Esto es muy sintomático de las facilidades que se ponen a los pirómanos. El sistema judicial cojea por muchos sitios, este es uno de ellos. Sale muy barato arruinar la vida a cientos de personas, acabar con su modo de vida, arrasar un medio natural que tardará decenas de años en volver a recuperar su aspecto originario. Pero el terrorismo que interesa a los políticos es otro, a ellos no les interesa ni el bosque, ni el monte, ni los campos. Lo que mola es lo global, el cambio climático, que por cierto hoy vi en la televisión que querían poner mochilas a las vacas para que sus ventosidades no alcanzaran la atmósfera, que contaminan mucho. Este tipo de cosas son por las que se preocupan los políticos y sus lacayos medios de inform… manipulación. Pues me aferro a otra frase mítica: “esto en la Edad Media no pasaba” (bueno, era con Franco). Con la cantidad de picotas y rollos que tenemos en los pueblos no estaría de más un juicio popular a estos terroristas ambientales, vista la incapacidad de la justicia ordinaria. Simplemente tener atado al que se le ocurra quemar alguna parte del municipio durante un tiempo en que los vecinos puedan actuar a su libre albedrío ante tales monstruos (ahora como se llevan los eufemismos creo que a los pirómanos les llaman “enfermos” o algo así).

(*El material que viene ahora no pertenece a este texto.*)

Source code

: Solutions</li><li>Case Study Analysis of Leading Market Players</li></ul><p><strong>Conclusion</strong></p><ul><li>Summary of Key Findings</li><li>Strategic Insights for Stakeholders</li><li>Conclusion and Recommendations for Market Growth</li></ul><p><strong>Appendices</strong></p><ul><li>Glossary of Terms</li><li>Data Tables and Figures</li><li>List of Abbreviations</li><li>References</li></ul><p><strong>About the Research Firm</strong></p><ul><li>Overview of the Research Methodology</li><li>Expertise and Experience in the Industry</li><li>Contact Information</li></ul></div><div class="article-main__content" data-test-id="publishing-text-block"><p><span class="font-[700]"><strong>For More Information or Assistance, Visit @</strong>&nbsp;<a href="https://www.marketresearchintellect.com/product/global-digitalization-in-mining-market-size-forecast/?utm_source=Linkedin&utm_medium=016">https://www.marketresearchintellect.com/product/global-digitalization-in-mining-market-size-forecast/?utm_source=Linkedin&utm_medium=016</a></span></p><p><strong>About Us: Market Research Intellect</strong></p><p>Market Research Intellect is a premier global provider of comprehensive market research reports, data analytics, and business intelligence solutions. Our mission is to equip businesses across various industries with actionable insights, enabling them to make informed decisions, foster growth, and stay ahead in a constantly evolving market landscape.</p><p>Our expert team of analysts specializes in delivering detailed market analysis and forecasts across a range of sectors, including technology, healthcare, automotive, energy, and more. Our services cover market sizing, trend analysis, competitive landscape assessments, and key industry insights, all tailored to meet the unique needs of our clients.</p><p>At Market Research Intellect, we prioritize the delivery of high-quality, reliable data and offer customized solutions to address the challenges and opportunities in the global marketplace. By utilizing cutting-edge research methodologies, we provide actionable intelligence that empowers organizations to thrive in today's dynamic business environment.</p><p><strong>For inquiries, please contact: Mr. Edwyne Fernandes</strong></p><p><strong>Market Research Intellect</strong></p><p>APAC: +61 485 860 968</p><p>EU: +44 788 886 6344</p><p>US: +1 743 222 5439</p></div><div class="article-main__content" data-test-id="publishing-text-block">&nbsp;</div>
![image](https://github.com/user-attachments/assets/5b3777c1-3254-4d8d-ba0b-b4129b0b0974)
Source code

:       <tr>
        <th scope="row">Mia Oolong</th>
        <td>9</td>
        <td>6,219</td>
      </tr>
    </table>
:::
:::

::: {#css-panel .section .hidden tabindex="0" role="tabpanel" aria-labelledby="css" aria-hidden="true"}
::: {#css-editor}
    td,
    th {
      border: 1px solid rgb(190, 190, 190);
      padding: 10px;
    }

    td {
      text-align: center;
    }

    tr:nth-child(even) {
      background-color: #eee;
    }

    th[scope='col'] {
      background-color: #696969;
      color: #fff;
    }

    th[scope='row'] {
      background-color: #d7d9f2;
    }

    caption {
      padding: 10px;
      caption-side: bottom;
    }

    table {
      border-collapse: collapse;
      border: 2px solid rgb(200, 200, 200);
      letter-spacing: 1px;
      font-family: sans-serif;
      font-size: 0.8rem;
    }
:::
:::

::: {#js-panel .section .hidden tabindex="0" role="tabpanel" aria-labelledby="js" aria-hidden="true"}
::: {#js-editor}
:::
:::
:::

Hablando de este tema no podemos sino recordar lo acontecido hace ya tres años en Guadalajara, por donde tuve la desgracia de pasar unos días después de la catástrofe viendo la enorme nube de humo y escuchando las conversaciones de la gente que iba en el autobús. Un enorme incendio gestionado de manera más que penosa. ¿Por qué no dejaron que entraran equipos desde Soria, que era lo que caía más cerca? Ah no, calla, que son autonomías diferentes. ¿Para esto queremos las autonomías? ¿Para crear fronteras donde antes solo hubo un mísero límite administrativo? Se ve que para mantener el sistema caciquil no les importa ni las vidas de 11 trabajadores. Un réquiem por ellos.